Le disgraziate (non sventurate) risposero. E questa è la frontiera milanese dove lo Stato è piegato nel rituale della falsificazione dei fatti e il presidente del Consiglio è offeso, dileggiato, trattato come un vecchio mal vissuto che trasforma la propria casa in bordello. Mi pare sufficientemente diffamatorio contro la persona e contro la funzione per imporre al capo dello Stato un’insorgenza morale, in difesa dell’evidenza. Ed entriamo nel merito. È un reato mantenere una donna? È un reato mantenere due donne? È un reato mantenere tre donne? È un reato mantenere quattro donne? È un reato mantenere cinque donne? Non è evidente che quelle chiamate, e insultate, prostitute sono amiche che decidono della loro vita e possono essere mantenute come altrettante amanti in rapporto non all’etica cristiana, ma alla liberalità, al piacere, al divertimento di un uomo potente che decide della propria vita, dei propri piaceri e dei propri divertimenti? Chi si può permettere una barca, case in diversi luoghi del mondo potrà decidere di mantenere chi gli pare?

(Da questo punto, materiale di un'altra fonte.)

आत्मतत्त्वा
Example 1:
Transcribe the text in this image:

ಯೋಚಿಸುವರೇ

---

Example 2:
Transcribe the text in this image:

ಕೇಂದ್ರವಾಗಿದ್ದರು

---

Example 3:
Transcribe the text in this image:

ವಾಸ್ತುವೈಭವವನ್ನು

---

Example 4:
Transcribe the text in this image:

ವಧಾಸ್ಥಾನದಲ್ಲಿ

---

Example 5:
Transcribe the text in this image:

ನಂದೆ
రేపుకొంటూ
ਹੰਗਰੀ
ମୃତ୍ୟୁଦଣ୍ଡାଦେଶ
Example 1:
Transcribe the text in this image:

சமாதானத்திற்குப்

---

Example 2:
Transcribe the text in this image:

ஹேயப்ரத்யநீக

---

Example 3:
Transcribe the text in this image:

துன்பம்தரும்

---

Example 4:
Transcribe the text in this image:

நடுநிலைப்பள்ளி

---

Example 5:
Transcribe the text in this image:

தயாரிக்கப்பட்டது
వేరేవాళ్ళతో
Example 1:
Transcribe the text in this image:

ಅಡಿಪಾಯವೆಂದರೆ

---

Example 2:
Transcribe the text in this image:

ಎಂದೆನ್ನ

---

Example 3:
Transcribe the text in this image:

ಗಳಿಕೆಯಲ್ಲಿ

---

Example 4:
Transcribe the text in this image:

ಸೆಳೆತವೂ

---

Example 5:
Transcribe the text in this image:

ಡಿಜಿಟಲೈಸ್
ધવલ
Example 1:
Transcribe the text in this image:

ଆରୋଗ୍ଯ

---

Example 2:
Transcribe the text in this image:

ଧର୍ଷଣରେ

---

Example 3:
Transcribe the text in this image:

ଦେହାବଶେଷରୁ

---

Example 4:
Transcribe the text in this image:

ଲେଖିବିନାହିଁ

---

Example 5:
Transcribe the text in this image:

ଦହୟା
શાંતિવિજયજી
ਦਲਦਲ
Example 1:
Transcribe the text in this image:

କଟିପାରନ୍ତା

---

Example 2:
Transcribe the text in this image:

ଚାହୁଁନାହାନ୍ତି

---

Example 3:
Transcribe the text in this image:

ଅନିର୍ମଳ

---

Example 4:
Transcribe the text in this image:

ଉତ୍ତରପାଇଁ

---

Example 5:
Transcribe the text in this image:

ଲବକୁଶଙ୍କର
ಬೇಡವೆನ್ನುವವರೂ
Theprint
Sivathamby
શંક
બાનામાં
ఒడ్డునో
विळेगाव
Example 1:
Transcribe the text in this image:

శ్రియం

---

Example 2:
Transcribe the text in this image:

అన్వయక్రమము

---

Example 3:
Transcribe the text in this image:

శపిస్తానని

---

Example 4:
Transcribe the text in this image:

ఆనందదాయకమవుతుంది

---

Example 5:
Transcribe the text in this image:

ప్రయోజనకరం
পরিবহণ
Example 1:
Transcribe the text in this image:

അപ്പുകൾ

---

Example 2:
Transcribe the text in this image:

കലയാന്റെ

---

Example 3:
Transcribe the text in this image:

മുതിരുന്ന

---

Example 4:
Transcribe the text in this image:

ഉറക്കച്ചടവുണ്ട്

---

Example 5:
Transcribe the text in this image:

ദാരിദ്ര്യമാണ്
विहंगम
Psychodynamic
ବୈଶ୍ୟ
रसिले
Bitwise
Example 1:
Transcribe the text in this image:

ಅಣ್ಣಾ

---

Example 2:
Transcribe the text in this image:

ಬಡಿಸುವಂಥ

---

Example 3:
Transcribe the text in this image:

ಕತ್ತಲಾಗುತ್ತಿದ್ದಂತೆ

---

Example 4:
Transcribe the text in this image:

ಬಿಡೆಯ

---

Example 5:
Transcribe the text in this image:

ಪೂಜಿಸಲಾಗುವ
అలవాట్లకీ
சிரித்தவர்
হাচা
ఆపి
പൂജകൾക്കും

E potremo pretendere che il giudizio morale non determini un’inchiesta giudiziaria senza fondamento, che trasforma il piacere in reato, la generosità in prostituzione? Potevano Pasolini, Visconti, Moravia vivere come volevano? O dovevano rispondere a un tribunale del popolo e vedere chiamati i loro amici e le loro amiche puttane? Qui non è in gioco la privacy, ma la vita. La decisione di ognuno, e di ognuna, di viverla come vuole, anche per puro piacere e per puro interesse. Quante sono le donne (e gli uomini) mantenuti in Italia? È un reato? E aspirare a esserlo è meretricio?

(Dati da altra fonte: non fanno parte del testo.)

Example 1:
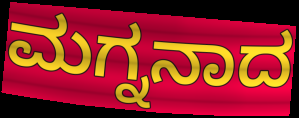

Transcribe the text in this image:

ಮಗ್ನನಾದ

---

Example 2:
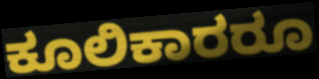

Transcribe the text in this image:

ಕೂಲಿಕಾರರೂ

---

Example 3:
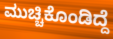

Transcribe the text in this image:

ಮುಚ್ಚಿಕೊಂಡಿದ್ದೆ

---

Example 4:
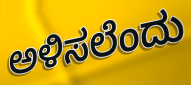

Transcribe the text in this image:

ಅಳಿಸಲೆಂದು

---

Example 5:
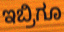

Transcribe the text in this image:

ಇಬ್ರಿಗೂ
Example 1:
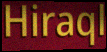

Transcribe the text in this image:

Hiraql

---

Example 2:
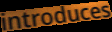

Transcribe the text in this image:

introduces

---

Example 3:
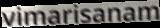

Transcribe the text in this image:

vimarisanam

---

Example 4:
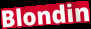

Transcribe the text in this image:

Blondin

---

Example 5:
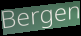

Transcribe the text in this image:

Bergen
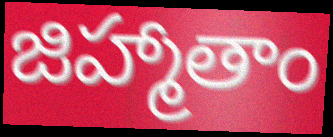
జిహ్మాతాం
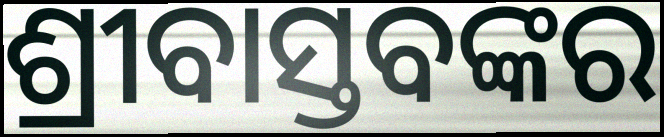
ଶ୍ରୀବାସ୍ତବଙ୍କର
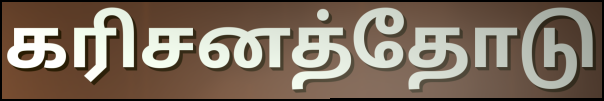
கரிசனத்தோடு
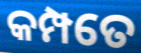
କମ୍ପତେ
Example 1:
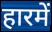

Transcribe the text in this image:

हारमें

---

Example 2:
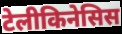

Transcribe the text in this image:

टेलीकिनेसिस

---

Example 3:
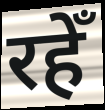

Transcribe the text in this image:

रहेँ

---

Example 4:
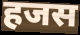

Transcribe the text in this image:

हजस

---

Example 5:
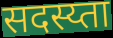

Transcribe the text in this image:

सदस्य्ता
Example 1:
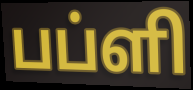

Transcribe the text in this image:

பப்ளி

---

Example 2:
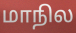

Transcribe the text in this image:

மாநில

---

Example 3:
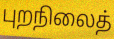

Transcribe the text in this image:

புறநிலைத்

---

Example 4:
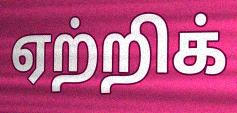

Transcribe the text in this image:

ஏற்றிக்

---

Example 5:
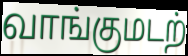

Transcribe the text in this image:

வாங்குமடற்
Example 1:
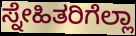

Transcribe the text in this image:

ಸ್ನೇಹಿತರಿಗೆಲ್ಲಾ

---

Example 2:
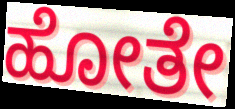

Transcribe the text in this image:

ಹೋತೇ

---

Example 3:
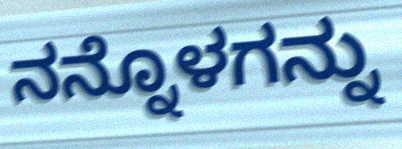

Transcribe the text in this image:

ನನ್ನೊಳಗನ್ನು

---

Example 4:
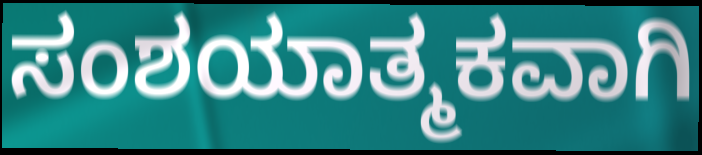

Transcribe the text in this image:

ಸಂಶಯಾತ್ಮಕವಾಗಿ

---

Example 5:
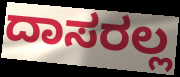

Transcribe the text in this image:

ದಾಸರಲ್ಲ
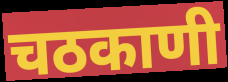
चठकाणी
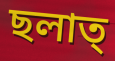
ছলাত্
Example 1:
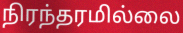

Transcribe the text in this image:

நிரந்தரமில்லை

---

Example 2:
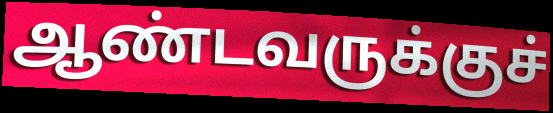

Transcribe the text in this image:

ஆண்டவருக்குச்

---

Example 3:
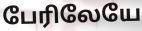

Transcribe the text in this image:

பேரிலேயே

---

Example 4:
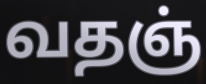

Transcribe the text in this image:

வதஞ்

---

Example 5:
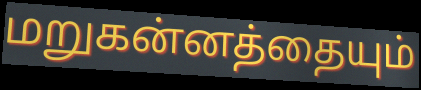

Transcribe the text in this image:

மறுகன்னத்தையும்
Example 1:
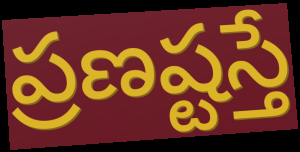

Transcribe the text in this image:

ప్రణష్టస్తే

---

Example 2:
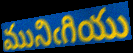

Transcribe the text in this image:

మునిఁగియు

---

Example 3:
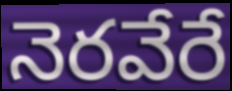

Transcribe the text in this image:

నెరవేరే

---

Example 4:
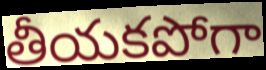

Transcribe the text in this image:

తీయకపోగా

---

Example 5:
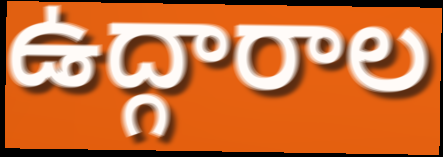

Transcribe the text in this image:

ఉద్గారాల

L’altra frontiera di rovesciamento della verità e di violenza pubblica e privata è, come è evidente, l’inchiesta sulla cosiddetta P4 (associazione segreta alla quale nessuno sapeva di appartenere, e denominata in tal modo dai magistrati per insinuare una relazione con la infamante P2). Nulla, se non i teoremi dei magistrati in una parossistica esibizione di stupidaggini, e, ancora, il ribaltamento della verità. Il magistrato chiede perché Bisignani dava consigli, perché cercava di sostenere la maggioranza di governo. E arriva la domanda finale, rivelatrice: «Ma ci vuole spiegare qual era il suo interesse in tutto questo?». Ecco la chiave di tutto. Per avere o sostenere un’idea politica per magistrati come questo occorre un interesse. Non si può avere un’idea senza interesse? Essere convinti che una parte (come pensano quelli iscritti a un «partito») è meglio dell’altra? Non si possono più avere idee politiche perché ci si crede?

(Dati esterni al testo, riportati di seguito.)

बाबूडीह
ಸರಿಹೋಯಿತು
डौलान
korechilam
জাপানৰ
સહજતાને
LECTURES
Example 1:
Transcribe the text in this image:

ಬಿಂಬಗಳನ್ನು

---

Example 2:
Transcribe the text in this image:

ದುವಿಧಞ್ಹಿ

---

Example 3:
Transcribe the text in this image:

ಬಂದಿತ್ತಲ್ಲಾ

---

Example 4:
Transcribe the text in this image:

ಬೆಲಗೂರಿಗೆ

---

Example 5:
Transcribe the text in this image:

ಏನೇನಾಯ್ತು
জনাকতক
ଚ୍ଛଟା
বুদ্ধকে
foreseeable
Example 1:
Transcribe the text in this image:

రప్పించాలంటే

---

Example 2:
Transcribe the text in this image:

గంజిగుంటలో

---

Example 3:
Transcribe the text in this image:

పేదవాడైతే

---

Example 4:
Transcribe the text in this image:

Bisignani come tanti a destra e a sinistra poteva non agire per interesse ma per convinzione. Ma la magistratura decide. E i magistrati insistono, intimidiscono. Così che quando Bisignani dopo tanti nomi deve fare anche quelli di qualcuno di loro, il suo tono si fa felpato e preoccupato. Ed è a tal punto intimidito da chiedere scusa: «Avevo fatto il nome di un serissimo magistrato di Bari (Laudati) e chiedo scusa, ma devo continuare a fare dei nomi che ho fatto nella più totale buona fede», eccolo mettere le mani avanti. E infine chiudere: «C’era Arcibaldo Miller, che era amico suo, e, diceva Papa, anche del dottor Woodcock... Mi dispiace».

Con gli elementi che abbiamo e l’inchiesta per contagio, Woodcock dovrebbe allargare l’indagine anche a se stesso. Mi dispiace... la legge è uguale per tutti. Ma quando si tratta di magistrati Bisignani o non è attendibile, o ha paura. Così va il mondo tra Milano e Napoli. Ovunque immondizia.